# Australian Night Sky



## ehanes7612 (May 26, 2017)

for those in Australia..this is what your night sky looks like in reality

https://www.facebook.com/southerncr...8293794656195/830298923789013/?type=3&theater


----------



## Don I (May 26, 2017)

Beauty.
Don


----------



## SlipperFan (May 26, 2017)

Wow.


----------



## Lanmark (May 26, 2017)

Super cool!


----------



## abax (May 26, 2017)

Magnificent photo of the sky.


----------



## Ozpaph (May 27, 2017)

Spectacular. I wonder where it was taken and the details.
Here's my effort from this week at a near by beach (Peregian, Sunshine coast. Qld).


windows 7 screenshot


----------



## ehanes7612 (May 27, 2017)

Ozpaph said:


> Spectacular. I wonder where it was taken and the details.
> Here's my effort from this week at a near by beach (Peregian, Sunshine coast. Qld).
> 
> 
> windows 7 screenshot



he used a modified DSLR (cooled to reduce read and bias noise in electronics) and a filter for the Nebula..and a stacking process for the sky (many subs), single shot for land

Taken at Two Peoples Bay nature reserve, East of Albany


----------



## Wendy (May 27, 2017)

Absolutely fascinating! Thanks for sharing these guys. I was in Mexico the end of March and couldn't believe the detail in the night sky down there. Maybe far less 'light pollution'? I don't know but it was far more detail than we have here at home.


----------



## Lanmark (May 27, 2017)

Wendy said:


> Absolutely fascinating! Thanks for sharing these guys. I was in Mexico the end of March and couldn't believe the detail in the night sky down there. Maybe far less 'light pollution'? I don't know but it was far more detail than we have here at home.

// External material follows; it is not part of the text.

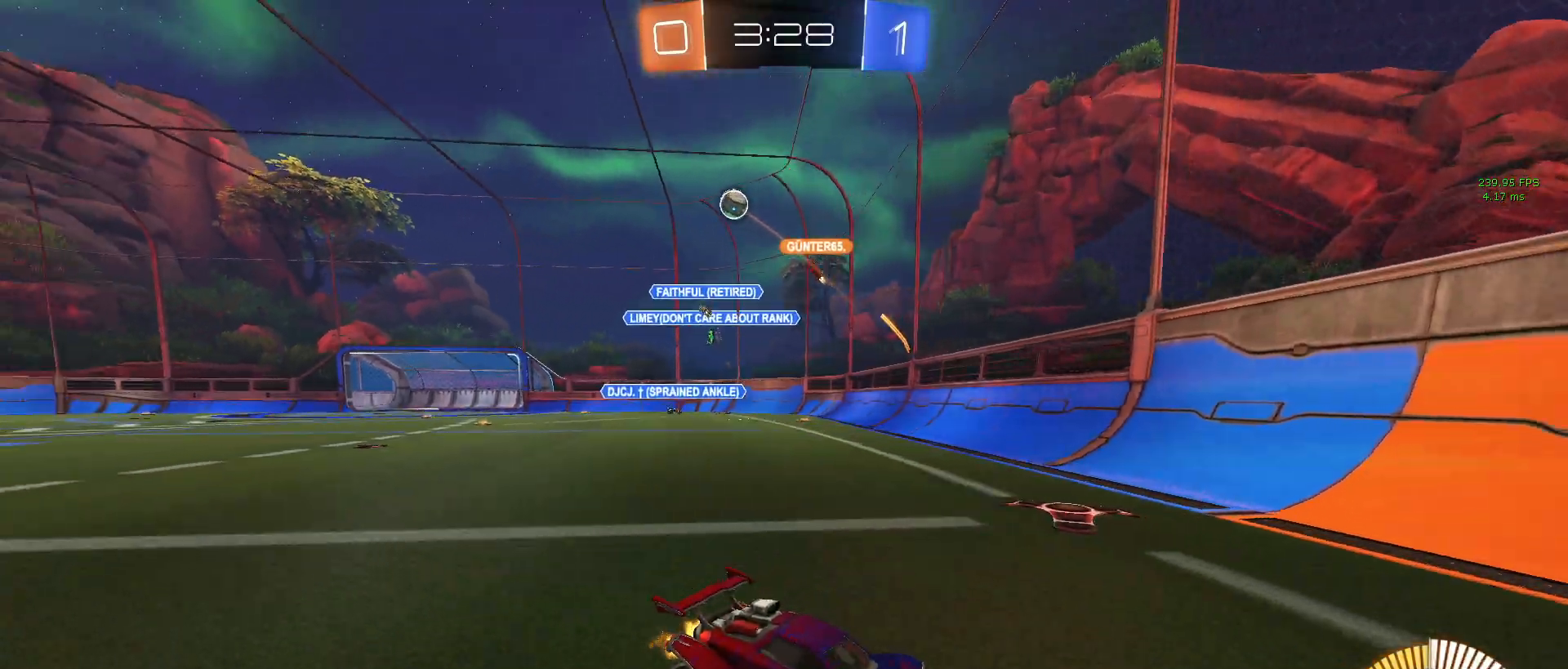
{"buttons": ["R2"], "left_stick": "right", "right_stick": "center", "events": [[167, "left_stick", "right"]]}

Now I want to go back to Mexico for a visit.


----------



## ehanes7612 (May 27, 2017)

this is a bit outdated, as cities convert to LED's the light pollution is getting much worse, this map hasn't reflected that data yet but you get the idea
http://darksitefinder.com/maps/world.html


----------



## Ozpaph (May 27, 2017)

Thats a good resource, thanks.


----------



## SlipperFan (May 27, 2017)

Our little planet is so very far from the center of our galaxy. It fills my mind with wonder.


----------



## NYEric (May 28, 2017)

Thanks for sharing.


----------



## TrueNorth (May 28, 2017)

Are those blue streaks in your photo caused by the plankton that emit light when disturbed?


----------



## ehanes7612 (May 28, 2017)

It's not my photo .. you can go to the link and ask the person who took the photo


----------



## Happypaphy7 (May 28, 2017)

Great shots!
Thanks for sharing.

Now, I wonder how close they actually look to our eyes?

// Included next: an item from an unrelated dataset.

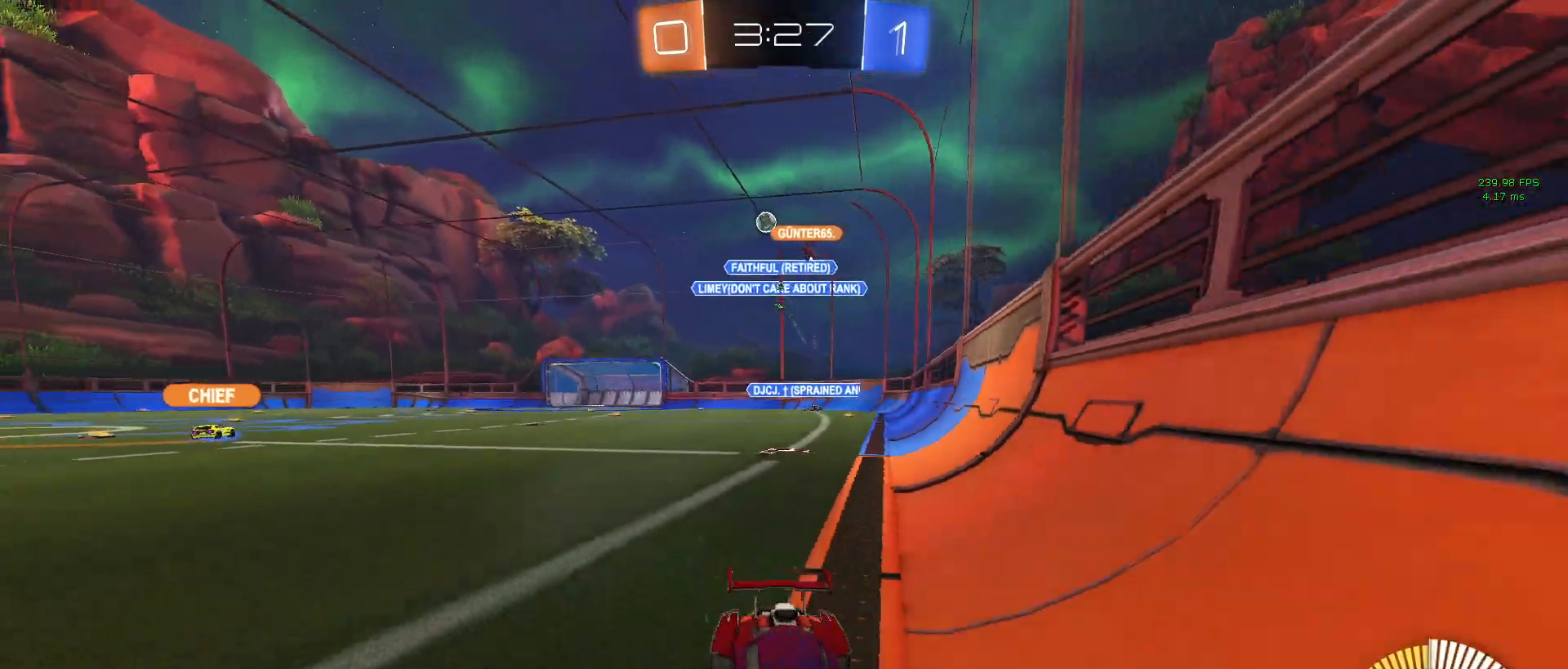
{"buttons": ["R2"], "left_stick": "right", "right_stick": "center", "events": []}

Last time I saw beautiful star-studded night sky was a few years ago sleeping on the sand in the southern Utah desert.


----------



## ehanes7612 (May 28, 2017)

Happypaphy7 said:


> Great shots!
> Thanks for sharing.
> 
> Now, I wonder how close they actually look to our eyes?
> ...



when you go to high desert and the seeing conditions are excellent (meaning no weird thermal activity or dust and there is low humidity), the stars look so pristine ..they honestly look like you can just reach out and grab them


----------



## Stone (May 30, 2017)

ehanes7612 said:


> for those in Australia..this is what your night sky looks like in reality
> 
> https://www.facebook.com/southerncr...8293794656195/830298923789013/?type=3&theater




By ''looks like'' I assume you mean not to human eyes? It would be nice if that's what it really did look like! However, in the desert at night, the stars are just as bright on the horizon as overhead. Something city people never see.


----------



## ehanes7612 (May 30, 2017)

Stone said:


> By ''looks like'' I assume you mean not to human eyes? It would be nice if that's what it really did look like! However, in the desert at night, the stars are just as bright on the horizon as overhead. Something city people never see.



we can't take long exposures with our eyes..so yeah 


if they are city people who go out to the desert , like me..they will see what you describe..so city folks do see this on occasion


----------